Özcü biri olduğumdan, bütün insanlarda benzer defoların veya hasletlerin olduğuna inanırım. Daha sonra kültürel kodlar, muhakkak kimi şeyleri öne çıkarır veya baskılar diye düşünürüm.
Ama, öte yandan dil, kültürün en önemli göstergesi ve belirleyicisidir. Kıskançlık, kavramsal olarak bütün dillerde benzer nitelikleri taşıdığı halde, sözlü veya yazılı edebiyatta her zaman aynı anlamlara gelmez. Kültürel kodlar devreye girer ve kimi zaman (hatta belki de çoğu kere) çağrışıma dayalı anlamları taşır. Tabii bunu değerlendirmek için o sözcüklerin/dizelerin folklör olup olmadığının da ayrıca irdelenmesi gerekir.
"Henüz üç yaşında bir kardeşim var seni ondan bile kıskanıyorum" hödüklüğünün yanında mühür gözlüm ile başlayan dize muazzam bir folklör/edebiyat örneğidir ve mülkiyeti çağrıştırmaz, bana göre.

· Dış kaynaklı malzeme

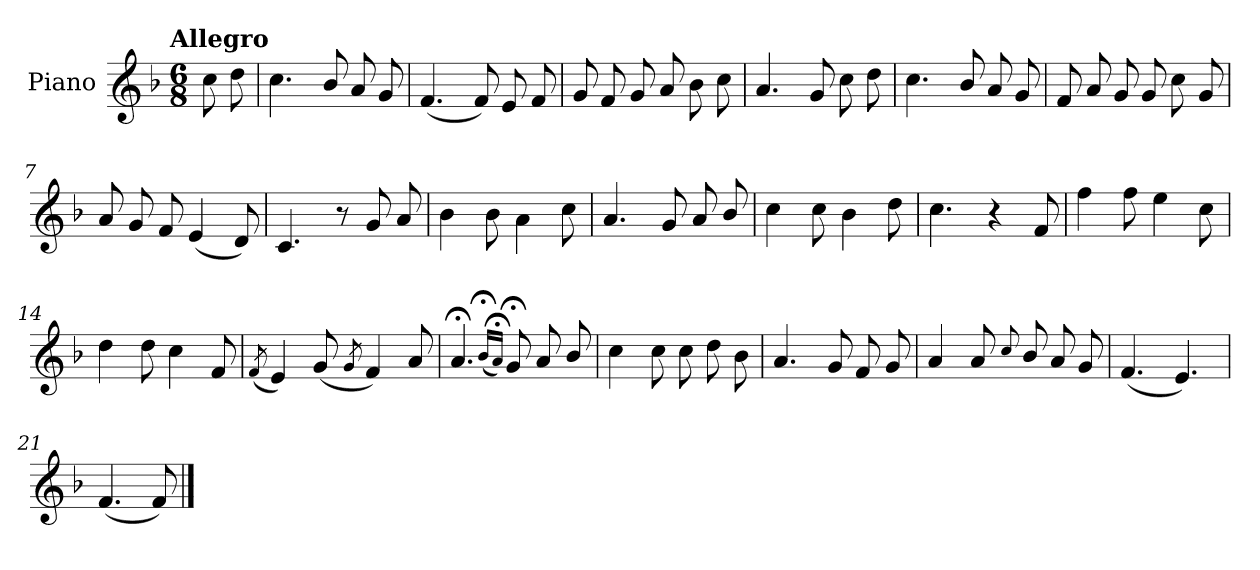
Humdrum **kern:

**kern
*part1
*staff1
*I"Piano
*I'Pno.
*clefG2
*k[b-]
!!LO:TX:omd:t=Allegro
*M6/8
*MM144
=
8cc\
8dd\
=1
4.cc\
8b-/
8a/
8g/
=2
(<4.f/
8f/)
8e/
8f/
=3
8g/
8f/
8g/
8a/
8b-\
8cc\
=4
4.a/
8g/
8cc\
8dd\
!!LO:LB:g=z
=5
4.cc\
8b-/
8a/
8g/
=6
8f/
8a/
8g/
8g/
8cc\
8g/
=7
8a/
8g/
8f/
(<4e/
8d/)
=8
4.c/
8r
8g/
8a/
=9
4b-\
8b-\
4a\
8cc\
!!LO:LB:g=z
=10
4.a/
8g/
8a/
8b-/
=11
4cc\
8cc\
4b-\
8dd\
=12
4.cc\
4r
8f/
=13
4ff\
8ff\
4ee\
8cc\
=14
4dd\
8dd\
4cc\
8f/
=15
(<8qf/
4e/)
(<8g/
8qg/
4f/)
8a/
=16
4.a;</
(<16qqb-;</LL
16qqa;</JJ)
8g;</
8a/
8b-/
!!LO:LB:g=z
=17
4cc\
8cc\
8cc\
8dd\
8b-\
=18
4.a/
8g/
8f/
8g/
=19
4a/
8a/
8qqcc/
8b-/
8a/
8g/
=20
(<4.f/
4.e/)
=21
(<4.f/
8f/)
==
*-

Bunu usta dilcilerin çevirilerinde görebiliriz.
Şekspir; 66 Sone:
İyi bir dilci olduğunu sandığım Talat Halman çevirisi ;
Bıktım artık dünyadan, bari ölüp kurtulsam:
Bakın, gönlü ganiler sokakta dileniyor.
İşte kırtıpillerde bir süs, bir giyim kuşam,
İşte en temiz inanç kalleşçe çiğneniyor,
İşte utanmazlıkla post kapmış yaldızlı şan,
İşte zorla satmışlar kızoğlankız namusu,
İşte gadre uğradı dört başı mamur olan,
İşte kuvvet kör-topal, devrilmiş boyu bosu,
İşte zorba, sanatın ağzına tıkaç tıkmış.
İşte hüküm sürüyor çılgınlık bilgiçlikle,
İşte en saf gerçeğin adı saflığa çıkmış,
İşte kötü bey olmuş, iyi kötüye köle;
Bıktım artık dünyadan, ben kalıcı değilim,
Gel gör ki ölüp gitsem yalnız kalır sevgilim.
Aynı dizeler büyük ozan Can Yücel tarafından şöyle çevrilir;
Vazgeçtim bu dünyadan tek ölüm paklar beni,
Değmez bu yangın yeri, avuç açmaya değmez.
Değil mi ki çiğnenmiş inancın en seçkini,
Değil mi ki yoksullar mutluluktan habersiz,
Değil mi ki ayaklar altında insan onuru,
O kızoğlan kız erdem dağlara kaldırılmış,
Ezilmiş, horgörülmüş el emeği, göz nuru,
Ödlekler geçmiş başa, derken mertlik bozulmuş,
Değil mi ki korkudan dili bağlı sanatın,
Değil mi ki çılgınlık sahip çıkmış düzene,
Doğruya doğru derken eğriye eğri çıkmış adın,
Değil mi ki kötüler kadı olmuş Yemen’e,
Vazgeçtim bu dünyadan, dünyamdan geçtim ama,
Seni yalnız komak var, o koyuyor adama.
İngilizcesi şu;
Tired with all these for restful death I cry:
As to behold desert a beggar born,
And needy nothing trimmed in jollity,
And purest faith unhappily forsworn,
And gilded honour shamefully misplaced,
And maiden virtue rudely strumpeted,
And right perfection wrongfully disgraced,
And strength by limping sway disabled,
And art made tongue-tied by authority,
And folly, doctor-like, controlling skill,
And simple truth miscalled simplicity,
And captive good attending captain ill;
Tired with all these, from these would be I gone,
Save that, to die, I leave my love alone.
Tabii bu çeviri farkı bir şekilde Nuri Reis'i bir nebze yanlışlar(Kategorik olarak değil), beni bir nebze doğrular. Öz, insanda benzer ise ve kültürel kodlar daha sonra aktarılıyorsa, ortaklaşma bir şekilde bulunabilir.
Ben bir dil içinde olmayı bir hapishaneye sokulmak değil, daha çok bir ortama fırlatılmak olarak görenlerdenim. O nedenle, (dil'in namus olduğu gerçeğini hiç unutmadan) insanların bir şekilde benzer bir duygudaşlığa sahip olabileceğini ve/veya bunu öğrenebileceğini düşünüyorum.
Kısaca görüşlerim bunlardır.
Saatin fazla tiz tıkırtısında,ışık yıllarının ömür süremizle alay eden sesini de işitiriz.